◆ Exercise requirements
Go through the records and extract every line with the word "todo".

◆ Supplied entries
..........
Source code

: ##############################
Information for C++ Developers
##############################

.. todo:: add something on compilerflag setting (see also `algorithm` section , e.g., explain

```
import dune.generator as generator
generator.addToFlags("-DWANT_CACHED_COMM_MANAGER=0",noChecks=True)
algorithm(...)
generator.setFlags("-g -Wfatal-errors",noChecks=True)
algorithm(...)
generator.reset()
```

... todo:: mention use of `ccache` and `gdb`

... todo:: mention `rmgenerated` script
..........
◆ Response
.. todo:: add something on compilerflag setting (see also `algorithm` section , e.g., explain
... todo:: mention use of `ccache` and `gdb`
... todo:: mention `rmgenerated` script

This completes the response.